PURPOSE: PRV1 (geneID 020406, NB1, CD177) is a gene known to be over-expressed in patients with polycythemia vera. Some evidence suggests an association with sepsis as well. The systemic inflammatory response (SIRS) has many etiologies including, but not limited to sepsis. We conducted this study to evaluate gene expression differences between SIRS patients who develop sepsis compared to uninfected SIRS patients. Patients with evolving sepsis should manifest changes in gene expression, including PRV1, prior to clinical diagnosis as compared to patients with uninfected SIRS.
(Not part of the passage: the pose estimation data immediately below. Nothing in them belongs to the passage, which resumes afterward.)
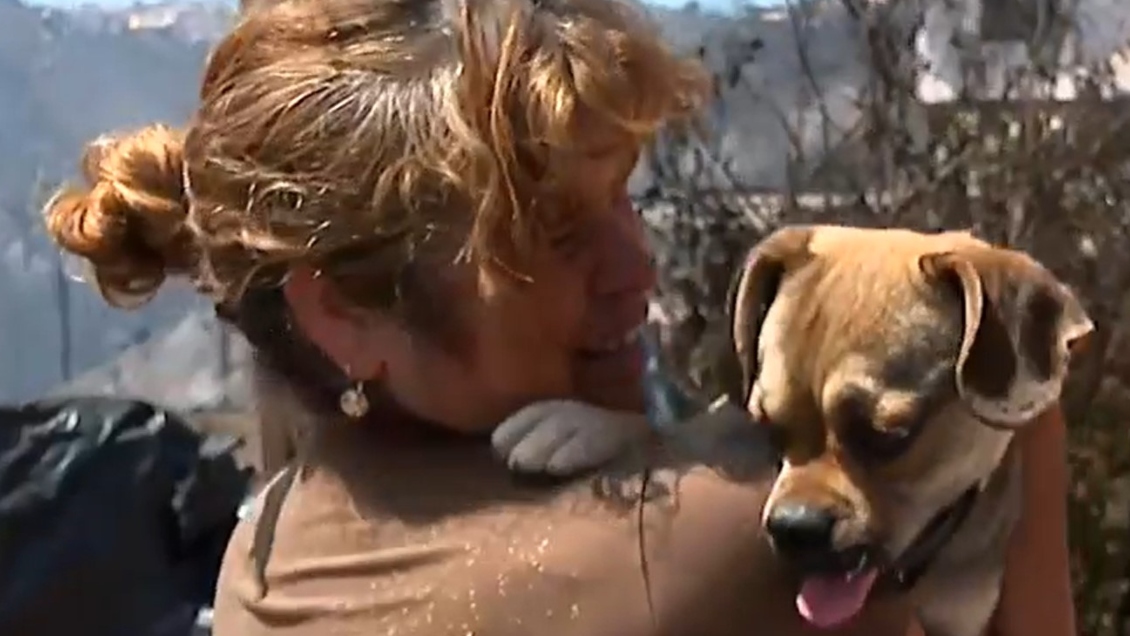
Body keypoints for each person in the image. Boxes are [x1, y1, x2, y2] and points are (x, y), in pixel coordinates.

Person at [42, 0, 1076, 633]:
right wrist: (1001, 372)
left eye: (622, 194)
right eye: (551, 232)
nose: (638, 266)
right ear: (348, 315)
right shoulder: (709, 545)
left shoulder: (265, 542)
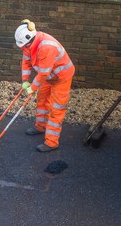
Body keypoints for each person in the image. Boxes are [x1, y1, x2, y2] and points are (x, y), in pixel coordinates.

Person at [14, 19, 75, 152]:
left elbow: (43, 74)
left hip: (61, 77)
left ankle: (52, 142)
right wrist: (25, 80)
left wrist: (32, 88)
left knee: (56, 108)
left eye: (24, 46)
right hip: (49, 76)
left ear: (30, 39)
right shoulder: (28, 45)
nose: (23, 49)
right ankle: (40, 126)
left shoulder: (46, 46)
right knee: (42, 100)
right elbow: (26, 62)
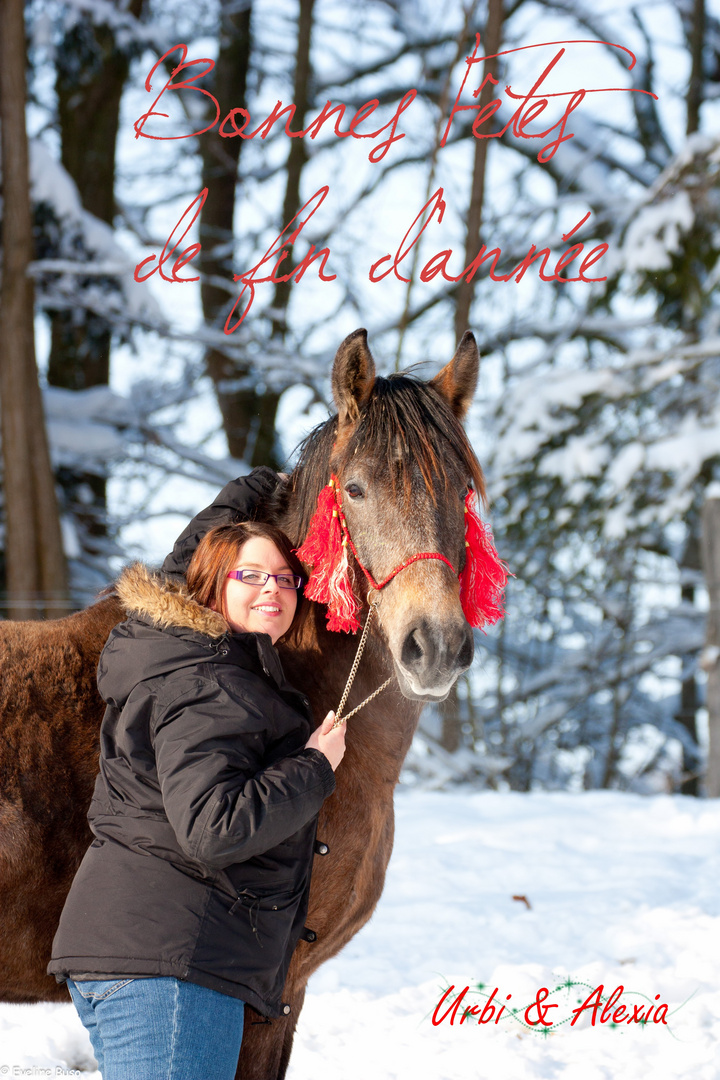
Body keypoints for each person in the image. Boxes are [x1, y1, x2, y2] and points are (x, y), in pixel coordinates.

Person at [48, 474, 346, 1080]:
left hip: (144, 956)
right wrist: (314, 768)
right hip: (169, 968)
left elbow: (190, 561)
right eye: (252, 576)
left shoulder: (177, 651)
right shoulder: (212, 683)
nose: (274, 589)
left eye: (286, 579)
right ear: (212, 588)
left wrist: (255, 488)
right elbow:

METHODS: Critically ill, uninfected SIRS patients were prospectively evaluated for development of sepsis. Patients admitted to an intensive care unit were prospectively divided into two groups: 1)Pre-septic SIRS(n=45): SIRS patients who developed clinical sepsis, and 2) Uninfected SIRS(n=45): SIRS patients remaining uninfected. Uninfected SIRS patients were time-matched to pre-septic SIRS patients. Isolated whole blood RNA from 1 day, 2 days, and 3 days (T-12, 36, and 60 hours) prior to clinical sepsis, and day of study entry was analyzed with Affymetrix Hg_U133 2.0 Plus microarrays. Significance criteria required >1.2 fold change in expression between groups and p<0.05 on univariate analysis controlled for multiple comparisons. RT-PCR was then used as confirmatory testing.
RESULTS: Patients were well matched for APACHE II, age, and gender. 12,782 of 54,613(23.4%) probes were differentially expressed between groups at T-36 and T-12. Of these, 3665 (14.9%) probes corresponding to 1735 unique gene ID's demonstrated >1.2 fold change and 76 probes corresponding to 58 unique gene ID's demonstrated greater than 2 fold change. PRV1 (probe 219669_at) demonstrated a 4.72 fold median increased expression at T-36 and a 7.07 fold median increase in expression at T-12 compared to uninfected SIRS. Confirmatory RT-PCR demonstrated a 12.5 fold increase in expression of PRV1 at T-12.
CONCLUSION: PRV1 is significantly differentially expressed up to 2 days prior to the onset of clinical sepsis as compared to uninfected SIRS patients.
CLINICAL IMPLICATIONS: Identifying differential markers between uninfected and septic SIRS patients may allow earlier diagnosis in the intensive care unit.
DISCLOSURE: Matthew Lissauer, Grant monies (from industry related sources) This research was sponsored by an ongoing educational grant from BD diagnostic systems, Sparks, Maryland of which Craig Whitemore, James Garrett, and Richard Moore are full-time employees.